_EXERCISE PASSAGE_
This is perfect mpillow!! And I know where one of these stores can be found (5 hour drive... but hey .. my chickens are worth it!)

Thanks you.


----------



## Lisa in WA (Oct 11, 2004)

We found it worth our while to take electricity to the shed near the chicken coop and hen house. Not only could we use a light, but we found a heated base for the waterer that made life sooo much easier.


----------



## Jim-mi (May 15, 2002)

Yes you could put say a marine type battery out at the coop with a 40 watt pv pannel, a small charge controller, and a couple of those multi LED bulbs. Also a timer to shut the lights off in the day time.
This would be for light only.
Yes it would be more than a few bucks up front.
But once bought those items would light your coop for a very long time with out any problems.

For many less pennys just get a GOOD 12 gage wire extension cord and have at it.

Might have helped if you had corrected that 750 feet sooner. That distance threw us off.


----------



## Jamaican stead (Sep 7, 2006)

_WORK ORDER_
Write the next part of the forum thread about getting light and power out to a chicken coop, picking up right after its final line.

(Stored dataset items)
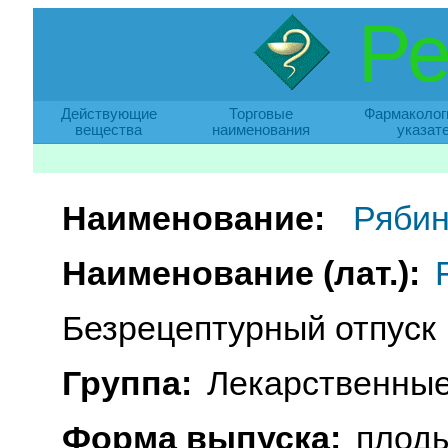
Ре
Действующие
Торговые
Фармаколог
вещества
наименования
указат
Наименование:
Ряби
Наименование (лат.):
Безрецептурный отпуск
Группа:
Лекарственные
Форма выпуска:
плоды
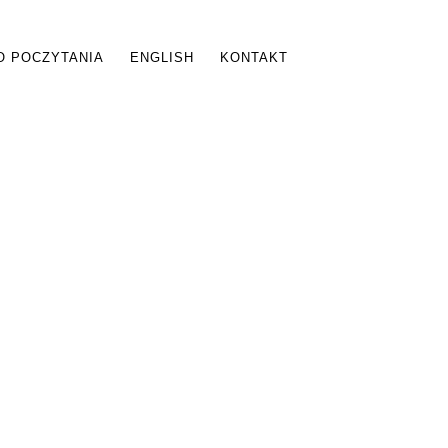
O POCZYTANIA
ENGLISH
KONTAKT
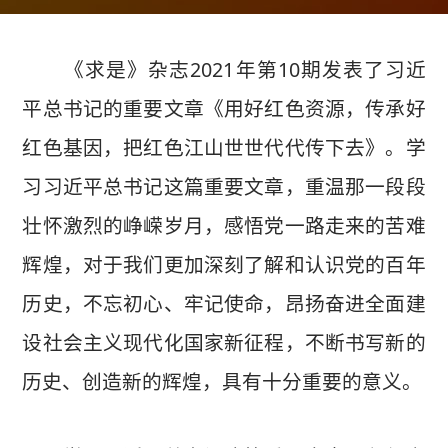
《求是》杂志2021年第10期发表了习近
平总书记的重要文章《用好红色资源，传承好
红色基因，把红色江山世世代代传下去》。学
习习近平总书记这篇重要文章，重温那一段段
壮怀激烈的峥嵘岁月，感悟党一路走来的苦难
辉煌，对于我们更加深刻了解和认识党的百年
历史，不忘初心、牢记使命，昂扬奋进全面建
设社会主义现代化国家新征程，不断书写新的
历史、创造新的辉煌，具有十分重要的意义。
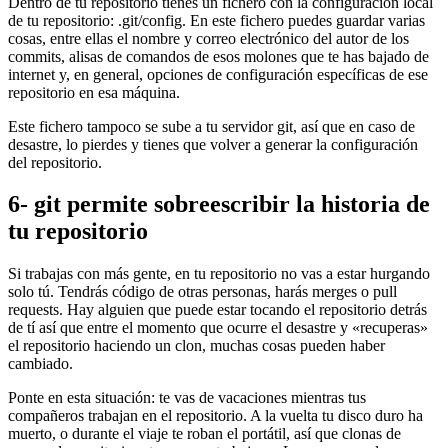
Dentro de tu repositorio tienes un fichero con la configuración local
de tu repositorio: .git/config. En este fichero puedes guardar varias
cosas, entre ellas el nombre y correo electrónico del autor de los
commits, alisas de comandos de esos molones que te has bajado de
internet y, en general, opciones de configuración específicas de ese
repositorio en esa máquina.
Este fichero tampoco se sube a tu servidor git, así que en caso de
desastre, lo pierdes y tienes que volver a generar la configuración
del repositorio.
6- git permite sobreescribir la historia de
tu repositorio
Si trabajas con más gente, en tu repositorio no vas a estar hurgando
solo tú. Tendrás código de otras personas, harás merges o pull
requests. Hay alguien que puede estar tocando el repositorio detrás
de tí así que entre el momento que ocurre el desastre y «recuperas»
el repositorio haciendo un clon, muchas cosas pueden haber
cambiado.
Ponte en esta situación: te vas de vacaciones mientras tus
compañeros trabajan en el repositorio. A la vuelta tu disco duro ha
muerto, o durante el viaje te roban el portátil, así que clonas de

_YOUR RESPONSE_
Here we use solar yard lamps. what we did was to remove the top off the mount, then driled a 1/4 in hole in the roof of the coop, and place the led light through it. Works great with four lights lighting the coop up till 3 am. Harbor Frieght is where we bought the ones we are using ran us 10 bucks for the set.


----------



## fantasymaker (Aug 28, 2005)

Just aim a spotlight out the window of your house at the coop?


----------



## sleeps723 (Sep 10, 2006)

i use 4 flood lights that r solar powered, they light up 30x60, paid 80$ apiece but i dont trip or bump my head


----------



## rambler (Jan 20, 2004)

So, $30 plus a bit of shipping and you are done, I'm not understanding the problem?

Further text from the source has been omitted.